ACTION ITEM: Restate every line below word for word, but drop each picture.

(Collected data)
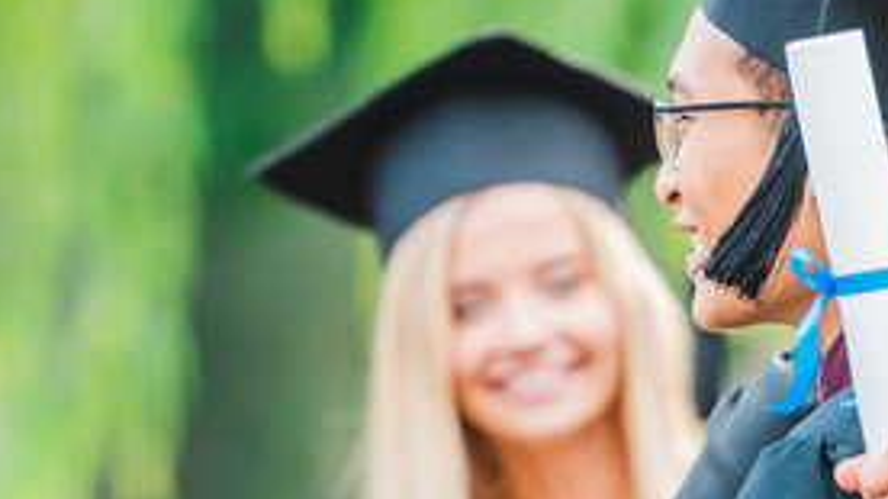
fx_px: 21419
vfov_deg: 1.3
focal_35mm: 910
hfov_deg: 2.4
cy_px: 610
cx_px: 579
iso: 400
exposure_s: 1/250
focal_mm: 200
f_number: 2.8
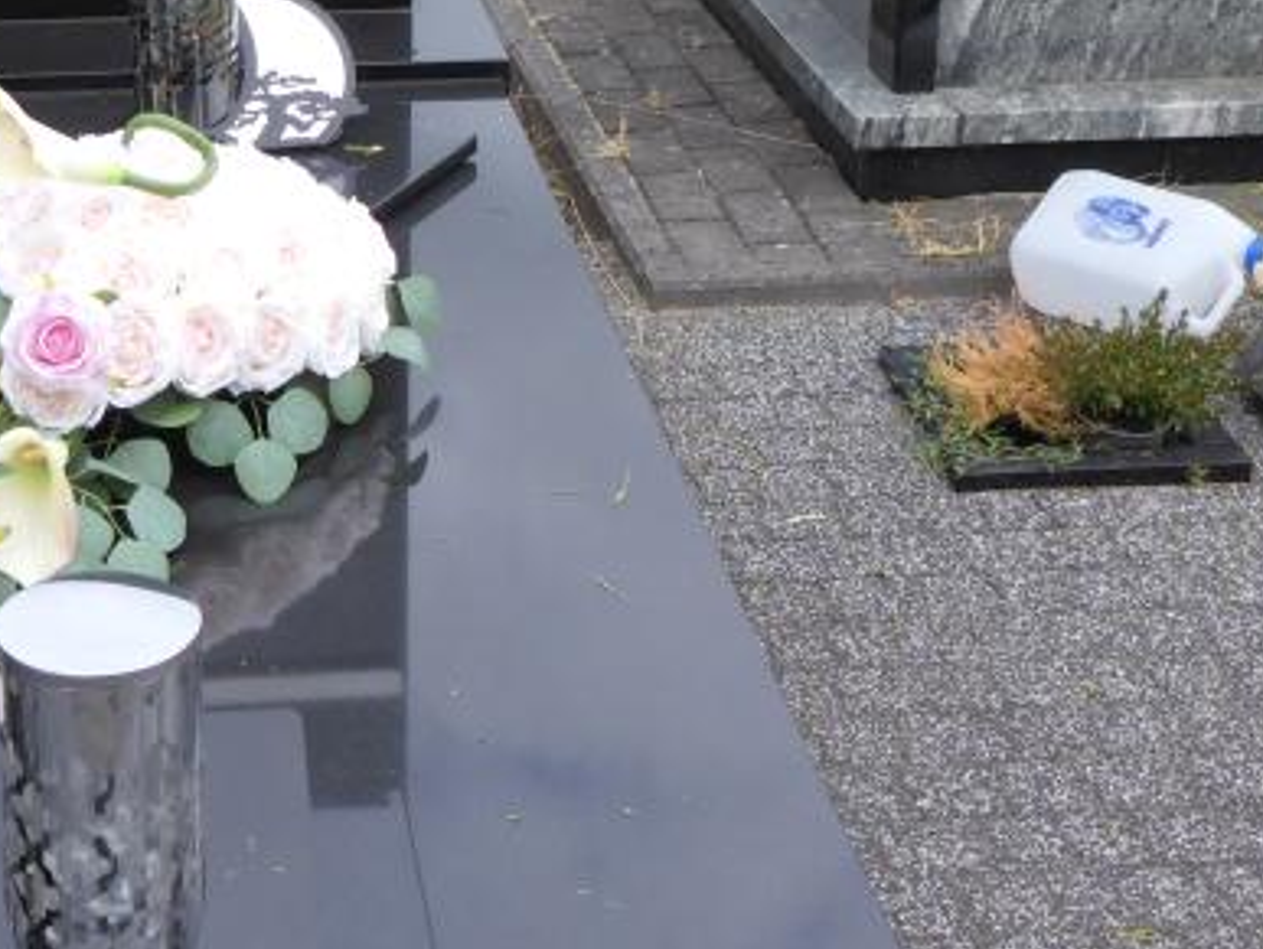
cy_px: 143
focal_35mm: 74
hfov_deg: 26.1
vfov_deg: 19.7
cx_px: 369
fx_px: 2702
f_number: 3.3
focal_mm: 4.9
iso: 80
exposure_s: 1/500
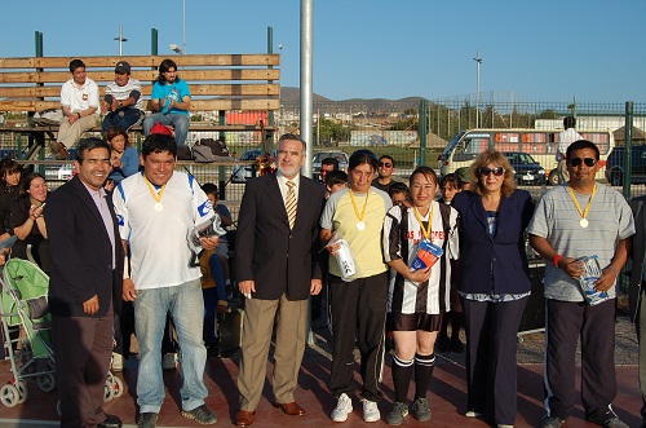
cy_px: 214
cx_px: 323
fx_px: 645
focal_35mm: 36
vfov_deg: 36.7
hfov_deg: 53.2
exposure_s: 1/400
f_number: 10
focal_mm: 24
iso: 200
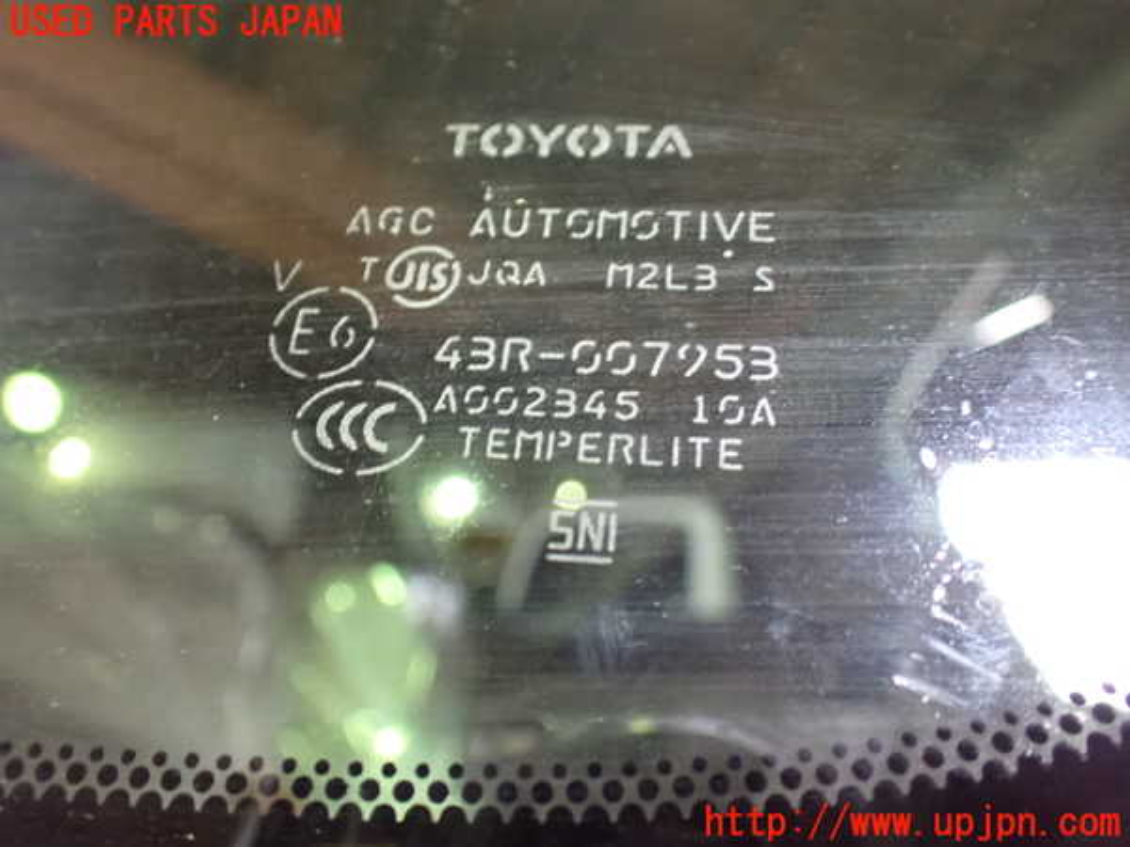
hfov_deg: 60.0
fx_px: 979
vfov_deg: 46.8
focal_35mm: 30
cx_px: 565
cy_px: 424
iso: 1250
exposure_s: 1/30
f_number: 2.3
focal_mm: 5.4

ANSWER SECTION:
fx_px: 21419
vfov_deg: 1.3
focal_35mm: 910
hfov_deg: 2.4
cy_px: 610
cx_px: 579
iso: 400
exposure_s: 1/250
focal_mm: 200
f_number: 2.8
cy_px: 143
focal_35mm: 74
hfov_deg: 26.1
vfov_deg: 19.7
cx_px: 369
fx_px: 2702
f_number: 3.3
focal_mm: 4.9
iso: 80
exposure_s: 1/500
cy_px: 214
cx_px: 323
fx_px: 645
focal_35mm: 36
vfov_deg: 36.7
hfov_deg: 53.2
exposure_s: 1/400
f_number: 10
focal_mm: 24
iso: 200
hfov_deg: 60.0
fx_px: 979
vfov_deg: 46.8
focal_35mm: 30
cx_px: 565
cy_px: 424
iso: 1250
exposure_s: 1/30
f_number: 2.3
focal_mm: 5.4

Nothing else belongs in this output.